Due to the specific upconverting luminescence using near infrared light to stimulate photosensitizers (PSs), upconversion nanoparticles (UCNPs) are widely used for photodynamic therapy (PDT). Once the cancer targeting property of the nanomedicines is improved, the efficiency of the UCNP-based PDT will also be enhanced. The researchers utilized pH low insertion peptide (pHLIP), a cancer-targeting section, to functionalize an 808 nm stimulated UCNP-based nanoplatform. The platform has a minimum over-heating effect to carry out PDT.
By delivering cargo specifically to cancer cells under an acidic environment, pHLP will have the effective active-targeting ability to cancer cells or tumor due to acidosis. The nanoplatform has the efficient NIR-irradiated PDT effect in cancer cells, especially under a slight acidic environment which is similar to the tumor environment. Being attributed to the targeting property of pHLP to cancer cells under acidic environment, such efficiency makes for the entry of the nanoplatform.
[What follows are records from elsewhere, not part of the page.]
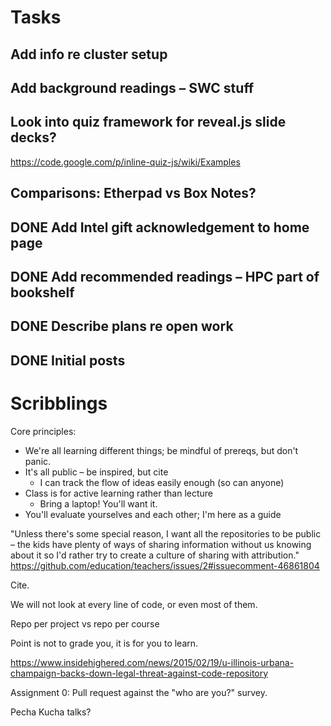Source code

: * Tasks
** Add info re cluster setup
** Add background readings -- SWC stuff
** Look into quiz framework for reveal.js slide decks?

   https://code.google.com/p/inline-quiz-js/wiki/Examples
** Comparisons: Etherpad vs Box Notes?
** DONE Add Intel gift acknowledgement to home page
   CLOSED: [2015-07-27 Mon 21:33]
** DONE Add recommended readings -- HPC part of bookshelf
   CLOSED: [2015-07-27 Mon 21:33]
** DONE Describe plans re open work
   CLOSED: [2015-07-27 Mon 21:33]
** DONE Initial posts
   CLOSED: [2015-07-27 Mon 21:33]
* Scribblings

Core principles:
- We're all learning different things; be mindful of prereqs, but
  don't panic.
- It's all public -- be inspired, but cite
  - I can track the flow of ideas easily enough (so can anyone)
- Class is for active learning rather than lecture
  - Bring a laptop!  You'll want it.
- You'll evaluate yourselves and each other; I'm here as a guide

"Unless there's some special reason, I want all the repositories to be
public -- the kids have plenty of ways of sharing information without
us knowing about it so I'd rather try to create a culture of sharing
with attribution."
https://github.com/education/teachers/issues/2#issuecomment-46861804

Cite.

We will not look at every line of code, or even most of them.

Repo per project vs repo per course

Point is not to grade you, it is for you to learn.

https://www.insidehighered.com/news/2015/02/19/u-illinois-urbana-champaign-backs-down-legal-threat-against-code-repository

Assignment 0: Pull request against the "who are you?" survey.

Pecha Kucha talks?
In addition, pHLP-functionalized nanoplatform is safe to the mice wwith a high maximum tolerated dose (MTD), which might expand the availability of administration in vivo. Through intratumor injection of the nanoplatform by NIR irradiation on the breast tumor, the effective in vivo antitumor activity can be achieved. The nanoparticles are accumulated in the tumor, showing the excellenr tumor-targeting property of the pHLP-functionalized nanoplatform to ensure the efficient PDT in vivo. Furthermore, the nanoparticles are stable in vivo as they can be stayed in the bloodstream in a long period.
In a word, the UCNP-based nanoplatform with tumor-targeting properties is capable of performing PDT in vivo and in vitro efficiently.